- Born: Diana Florence Hill 29 March 1943 Upper Hutt, New Zealand
- Died: 9 July 2024 (aged 81) Whangārei, New Zealand
- Education: University of Otago
- Awards: New Zealand Suffrage Centennial Medal Fellow of the Royal Society Te Apārangi
- Scientific career
- Fields: Biochemistry Genetics
- Workplaces: University of Otago
- Thesis: Studies of the Structure and Function of the DNA of the Filamentous Bacteriophages (1980);
- Doctoral advisor: George Petersen

= Diana Hill (scientist) =

New Zealand biochemist (1943–2024)

Diana Florence Hill (29 March 1943 – 9 July 2024) was a New Zealand biochemist and geneticist. She was an academic and full professor at the University of Otago, specialising in molecular genetics. Her team's work on the genetics of animal production won a Silver Medal from the Royal Society Te Apārangi in 1996 and she was elected a Fellow in 1997.

==Early life and education==
Hill was born on 29 March 1943 at the Braeburn maternity hospital in Upper Hutt, to Norman Harold and Weva Marguerite Hill. She initially trained as a nurse and was awarded a Florence Nightingale scholarship for further study.

Hill then completed a PhD titled Studies of the Structure and Function of the DNA of the Filamentous Bacteriophages in 1980 through the Department of Biochemistry at the University of Otago, supervised by Professor George Petersen. She followed this with postdoctoral research at Cambridge, UK, where she worked with Frederick Sanger and John Walker at the Laboratory of Molecular Biology.

==Career==
Hill worked on techniques for sequencing of DNA and proteins, before becoming involved in animal breeding through the Invermay Agricultural Centre in Mosgiel. She recognised that the elite research flocks held at the centre offered the opportunity to explore the genetics of traits that are important for animal production. Though it was generally held that such traits were quantitative, she and her team developed methods to identifify single genes responsible for some.

This work led to New Zealand's first major agribiotechnological project, Otago and AgResearch's joint Molecular Biology Unit, established in 1989. The unit created gene maps for sheep and deer as well as developing sheep as models for human diseases. The Royal Society awarded the work a Silver Medal for team excellence in 1996.
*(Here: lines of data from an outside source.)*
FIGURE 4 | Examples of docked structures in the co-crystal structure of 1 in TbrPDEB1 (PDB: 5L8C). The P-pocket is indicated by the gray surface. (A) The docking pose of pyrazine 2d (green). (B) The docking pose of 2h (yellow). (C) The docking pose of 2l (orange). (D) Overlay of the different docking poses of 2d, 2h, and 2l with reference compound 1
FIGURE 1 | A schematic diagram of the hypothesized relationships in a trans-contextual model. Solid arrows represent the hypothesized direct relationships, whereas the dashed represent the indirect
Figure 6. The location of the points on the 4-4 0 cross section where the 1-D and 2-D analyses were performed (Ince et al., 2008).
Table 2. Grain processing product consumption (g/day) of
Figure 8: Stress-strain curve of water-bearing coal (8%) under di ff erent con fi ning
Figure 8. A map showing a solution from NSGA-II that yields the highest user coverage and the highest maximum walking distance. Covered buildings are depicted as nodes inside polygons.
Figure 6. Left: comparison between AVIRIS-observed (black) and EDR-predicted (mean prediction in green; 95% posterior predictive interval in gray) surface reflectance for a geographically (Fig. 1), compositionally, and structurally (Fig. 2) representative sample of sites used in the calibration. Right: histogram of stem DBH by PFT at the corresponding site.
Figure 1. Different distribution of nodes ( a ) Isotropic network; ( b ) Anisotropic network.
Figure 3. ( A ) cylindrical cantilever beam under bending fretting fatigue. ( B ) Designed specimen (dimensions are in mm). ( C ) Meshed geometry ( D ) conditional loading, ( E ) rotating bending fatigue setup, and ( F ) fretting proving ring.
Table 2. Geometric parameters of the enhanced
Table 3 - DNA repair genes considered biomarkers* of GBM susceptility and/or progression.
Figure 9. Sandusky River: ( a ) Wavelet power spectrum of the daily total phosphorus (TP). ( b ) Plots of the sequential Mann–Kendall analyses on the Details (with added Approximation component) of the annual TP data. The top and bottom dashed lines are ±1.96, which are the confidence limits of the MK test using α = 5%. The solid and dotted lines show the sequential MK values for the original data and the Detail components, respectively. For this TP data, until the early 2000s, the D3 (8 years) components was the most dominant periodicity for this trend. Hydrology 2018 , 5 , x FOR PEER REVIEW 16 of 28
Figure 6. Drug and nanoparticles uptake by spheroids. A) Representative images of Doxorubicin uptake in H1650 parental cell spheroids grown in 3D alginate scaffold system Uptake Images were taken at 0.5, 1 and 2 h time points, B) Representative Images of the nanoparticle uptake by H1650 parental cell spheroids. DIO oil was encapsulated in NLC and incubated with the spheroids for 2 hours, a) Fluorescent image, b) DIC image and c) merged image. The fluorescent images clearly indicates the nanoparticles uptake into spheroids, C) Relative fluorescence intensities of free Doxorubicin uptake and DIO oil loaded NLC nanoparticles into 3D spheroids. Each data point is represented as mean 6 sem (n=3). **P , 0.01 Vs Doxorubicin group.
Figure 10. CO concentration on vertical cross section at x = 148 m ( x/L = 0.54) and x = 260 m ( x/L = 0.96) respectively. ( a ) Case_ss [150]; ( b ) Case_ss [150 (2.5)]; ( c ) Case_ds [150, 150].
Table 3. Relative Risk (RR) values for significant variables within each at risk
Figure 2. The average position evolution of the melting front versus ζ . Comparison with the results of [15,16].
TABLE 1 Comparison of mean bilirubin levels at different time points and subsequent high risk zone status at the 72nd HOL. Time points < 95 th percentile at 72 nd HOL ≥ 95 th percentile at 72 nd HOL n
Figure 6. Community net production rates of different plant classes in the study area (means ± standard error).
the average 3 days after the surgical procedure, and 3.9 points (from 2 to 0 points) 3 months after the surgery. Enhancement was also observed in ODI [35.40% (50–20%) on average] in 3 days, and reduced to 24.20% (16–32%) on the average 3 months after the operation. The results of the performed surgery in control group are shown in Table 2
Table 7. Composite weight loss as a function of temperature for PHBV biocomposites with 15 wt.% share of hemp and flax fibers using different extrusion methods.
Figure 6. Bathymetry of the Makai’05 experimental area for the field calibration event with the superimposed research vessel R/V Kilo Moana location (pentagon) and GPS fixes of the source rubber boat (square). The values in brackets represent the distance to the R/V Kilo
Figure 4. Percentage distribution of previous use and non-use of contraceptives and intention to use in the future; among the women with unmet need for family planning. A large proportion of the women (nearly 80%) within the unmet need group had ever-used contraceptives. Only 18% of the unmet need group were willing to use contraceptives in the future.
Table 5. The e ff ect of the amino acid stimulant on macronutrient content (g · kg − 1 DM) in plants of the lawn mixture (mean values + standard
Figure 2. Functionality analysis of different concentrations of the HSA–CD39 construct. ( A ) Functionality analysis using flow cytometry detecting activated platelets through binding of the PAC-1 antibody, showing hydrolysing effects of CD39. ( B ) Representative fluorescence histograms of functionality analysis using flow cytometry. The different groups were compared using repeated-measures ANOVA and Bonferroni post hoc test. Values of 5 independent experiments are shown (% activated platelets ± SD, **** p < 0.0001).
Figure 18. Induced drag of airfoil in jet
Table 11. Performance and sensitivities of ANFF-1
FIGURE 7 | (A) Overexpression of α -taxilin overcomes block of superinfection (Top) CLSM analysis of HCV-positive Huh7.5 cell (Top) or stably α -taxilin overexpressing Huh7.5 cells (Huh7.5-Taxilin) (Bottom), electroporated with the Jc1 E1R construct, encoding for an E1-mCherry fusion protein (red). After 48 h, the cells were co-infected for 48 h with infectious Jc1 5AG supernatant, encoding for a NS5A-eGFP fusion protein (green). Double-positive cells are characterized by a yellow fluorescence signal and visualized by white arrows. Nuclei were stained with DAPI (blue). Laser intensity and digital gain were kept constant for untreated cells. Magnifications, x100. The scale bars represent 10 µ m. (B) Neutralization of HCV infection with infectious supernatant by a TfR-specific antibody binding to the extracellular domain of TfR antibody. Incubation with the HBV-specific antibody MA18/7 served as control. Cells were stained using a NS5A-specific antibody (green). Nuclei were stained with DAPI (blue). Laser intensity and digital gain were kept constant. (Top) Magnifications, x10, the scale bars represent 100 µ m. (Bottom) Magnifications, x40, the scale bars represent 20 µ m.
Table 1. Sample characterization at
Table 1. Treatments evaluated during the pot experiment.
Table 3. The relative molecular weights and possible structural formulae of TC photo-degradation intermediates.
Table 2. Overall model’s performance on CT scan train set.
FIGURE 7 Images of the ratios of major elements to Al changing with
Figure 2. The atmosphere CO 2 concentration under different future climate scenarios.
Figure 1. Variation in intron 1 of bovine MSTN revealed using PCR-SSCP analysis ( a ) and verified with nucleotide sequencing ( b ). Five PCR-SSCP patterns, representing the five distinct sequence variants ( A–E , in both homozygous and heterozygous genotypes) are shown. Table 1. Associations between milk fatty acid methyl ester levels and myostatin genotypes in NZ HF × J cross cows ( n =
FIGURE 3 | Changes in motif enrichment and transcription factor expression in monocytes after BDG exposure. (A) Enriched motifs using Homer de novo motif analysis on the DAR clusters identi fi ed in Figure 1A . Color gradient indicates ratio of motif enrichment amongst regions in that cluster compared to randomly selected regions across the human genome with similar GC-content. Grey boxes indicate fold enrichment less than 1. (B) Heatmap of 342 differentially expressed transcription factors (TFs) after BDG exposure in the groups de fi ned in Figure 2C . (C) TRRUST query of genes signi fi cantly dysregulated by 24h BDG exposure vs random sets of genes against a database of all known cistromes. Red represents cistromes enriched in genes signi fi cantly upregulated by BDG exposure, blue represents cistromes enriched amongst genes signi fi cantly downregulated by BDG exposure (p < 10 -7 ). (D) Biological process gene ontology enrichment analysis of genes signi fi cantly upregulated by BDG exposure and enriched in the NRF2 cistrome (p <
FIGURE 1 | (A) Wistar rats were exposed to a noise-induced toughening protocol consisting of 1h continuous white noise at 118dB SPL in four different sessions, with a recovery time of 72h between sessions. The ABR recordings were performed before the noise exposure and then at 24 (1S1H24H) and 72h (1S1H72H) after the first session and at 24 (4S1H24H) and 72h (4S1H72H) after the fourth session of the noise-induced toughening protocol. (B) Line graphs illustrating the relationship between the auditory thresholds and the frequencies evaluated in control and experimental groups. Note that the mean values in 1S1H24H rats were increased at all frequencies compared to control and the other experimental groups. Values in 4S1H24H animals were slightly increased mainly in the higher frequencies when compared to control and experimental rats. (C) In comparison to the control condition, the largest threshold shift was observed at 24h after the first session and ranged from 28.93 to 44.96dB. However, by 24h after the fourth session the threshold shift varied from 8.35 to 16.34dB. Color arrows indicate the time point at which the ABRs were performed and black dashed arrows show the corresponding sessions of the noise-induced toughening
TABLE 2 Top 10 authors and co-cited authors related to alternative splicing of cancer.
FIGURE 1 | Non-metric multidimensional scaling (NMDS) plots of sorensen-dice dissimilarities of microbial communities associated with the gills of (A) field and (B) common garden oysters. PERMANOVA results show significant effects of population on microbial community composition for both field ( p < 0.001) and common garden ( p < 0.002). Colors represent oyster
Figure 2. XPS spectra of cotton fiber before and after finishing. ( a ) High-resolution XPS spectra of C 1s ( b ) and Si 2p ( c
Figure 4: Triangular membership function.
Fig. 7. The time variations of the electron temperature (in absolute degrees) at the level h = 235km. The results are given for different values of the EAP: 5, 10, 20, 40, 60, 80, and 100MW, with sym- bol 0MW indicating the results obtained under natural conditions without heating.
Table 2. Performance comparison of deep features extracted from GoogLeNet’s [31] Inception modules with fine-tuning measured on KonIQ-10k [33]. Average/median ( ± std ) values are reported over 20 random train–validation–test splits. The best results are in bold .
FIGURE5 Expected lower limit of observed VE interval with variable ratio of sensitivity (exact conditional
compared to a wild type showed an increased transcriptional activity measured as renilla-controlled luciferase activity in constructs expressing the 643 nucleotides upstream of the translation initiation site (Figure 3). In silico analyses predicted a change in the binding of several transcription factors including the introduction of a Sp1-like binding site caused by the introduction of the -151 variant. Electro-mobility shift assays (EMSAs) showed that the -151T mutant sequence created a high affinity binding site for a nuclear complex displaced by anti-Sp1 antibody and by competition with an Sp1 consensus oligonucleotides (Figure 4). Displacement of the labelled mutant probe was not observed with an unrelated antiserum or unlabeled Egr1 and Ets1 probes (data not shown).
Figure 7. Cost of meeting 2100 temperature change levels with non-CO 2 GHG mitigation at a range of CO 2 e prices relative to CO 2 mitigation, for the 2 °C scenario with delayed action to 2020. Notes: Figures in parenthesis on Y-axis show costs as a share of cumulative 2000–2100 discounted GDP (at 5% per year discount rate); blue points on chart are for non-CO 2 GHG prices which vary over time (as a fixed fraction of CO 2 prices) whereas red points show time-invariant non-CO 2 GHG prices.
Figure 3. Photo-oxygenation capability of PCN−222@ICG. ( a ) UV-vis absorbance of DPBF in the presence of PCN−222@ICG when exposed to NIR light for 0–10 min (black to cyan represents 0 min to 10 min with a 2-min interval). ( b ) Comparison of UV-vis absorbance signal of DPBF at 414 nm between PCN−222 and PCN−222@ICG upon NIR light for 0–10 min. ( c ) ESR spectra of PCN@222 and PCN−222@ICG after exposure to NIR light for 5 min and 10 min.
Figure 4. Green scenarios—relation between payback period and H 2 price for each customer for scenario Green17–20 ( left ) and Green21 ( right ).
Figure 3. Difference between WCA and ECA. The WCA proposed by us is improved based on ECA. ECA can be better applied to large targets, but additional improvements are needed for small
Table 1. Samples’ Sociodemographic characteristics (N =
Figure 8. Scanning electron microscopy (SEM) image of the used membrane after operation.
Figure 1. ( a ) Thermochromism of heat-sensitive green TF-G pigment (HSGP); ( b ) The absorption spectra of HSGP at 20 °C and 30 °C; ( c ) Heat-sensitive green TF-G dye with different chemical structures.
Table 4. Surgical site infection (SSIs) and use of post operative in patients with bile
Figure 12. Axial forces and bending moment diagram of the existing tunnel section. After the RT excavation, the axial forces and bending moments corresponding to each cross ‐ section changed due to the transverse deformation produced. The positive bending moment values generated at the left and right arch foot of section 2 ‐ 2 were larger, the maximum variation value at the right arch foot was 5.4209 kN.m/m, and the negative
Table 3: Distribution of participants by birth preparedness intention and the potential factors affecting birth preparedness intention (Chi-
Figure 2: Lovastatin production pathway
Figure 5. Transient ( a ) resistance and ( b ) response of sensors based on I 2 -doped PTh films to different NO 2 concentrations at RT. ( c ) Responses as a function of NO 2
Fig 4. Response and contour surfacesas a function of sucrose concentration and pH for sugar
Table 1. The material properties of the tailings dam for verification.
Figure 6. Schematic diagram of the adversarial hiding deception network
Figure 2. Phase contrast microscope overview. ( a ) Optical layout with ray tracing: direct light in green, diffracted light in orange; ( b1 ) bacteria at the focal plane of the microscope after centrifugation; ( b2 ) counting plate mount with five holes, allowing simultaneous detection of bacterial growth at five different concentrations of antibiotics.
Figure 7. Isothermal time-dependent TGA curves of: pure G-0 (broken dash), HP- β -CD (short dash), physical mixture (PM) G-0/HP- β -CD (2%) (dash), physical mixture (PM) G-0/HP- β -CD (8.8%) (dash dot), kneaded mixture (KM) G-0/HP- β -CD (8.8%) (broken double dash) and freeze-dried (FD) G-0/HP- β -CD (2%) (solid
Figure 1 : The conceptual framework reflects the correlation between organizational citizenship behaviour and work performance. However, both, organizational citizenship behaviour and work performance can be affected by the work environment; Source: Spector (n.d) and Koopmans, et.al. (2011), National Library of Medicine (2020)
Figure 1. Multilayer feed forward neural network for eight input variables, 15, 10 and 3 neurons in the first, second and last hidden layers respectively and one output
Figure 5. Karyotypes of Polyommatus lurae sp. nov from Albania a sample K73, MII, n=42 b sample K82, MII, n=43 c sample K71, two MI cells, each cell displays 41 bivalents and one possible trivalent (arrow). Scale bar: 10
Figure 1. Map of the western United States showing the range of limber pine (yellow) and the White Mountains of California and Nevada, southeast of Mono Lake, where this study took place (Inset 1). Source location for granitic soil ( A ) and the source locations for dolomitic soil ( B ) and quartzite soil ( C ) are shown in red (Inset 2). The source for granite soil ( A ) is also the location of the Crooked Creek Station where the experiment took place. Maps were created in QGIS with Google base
Hill established Global Technologies (NZ) Ltd in 1999, a joint venture with Silver Fern Farms and was awarded a personal chair at Otago. From 1999 to 2001, she chaired the Marsden Fund committee, then its second council, succeeding Ian Axford.

==Death==
Hill died in Whangārei on 9 July 2024, at the age of 81.

==Honours and awards==
Hill received a New Zealand Suffrage Centennial Medal in 1993. She was elected a Fellow of the Royal Society of New Zealand in 1997. She was appointed a Companion of the New Zealand Order of Merit (CNZM), for services to science, in the 2002 Queen's Birthday and Golden Jubilee Honours.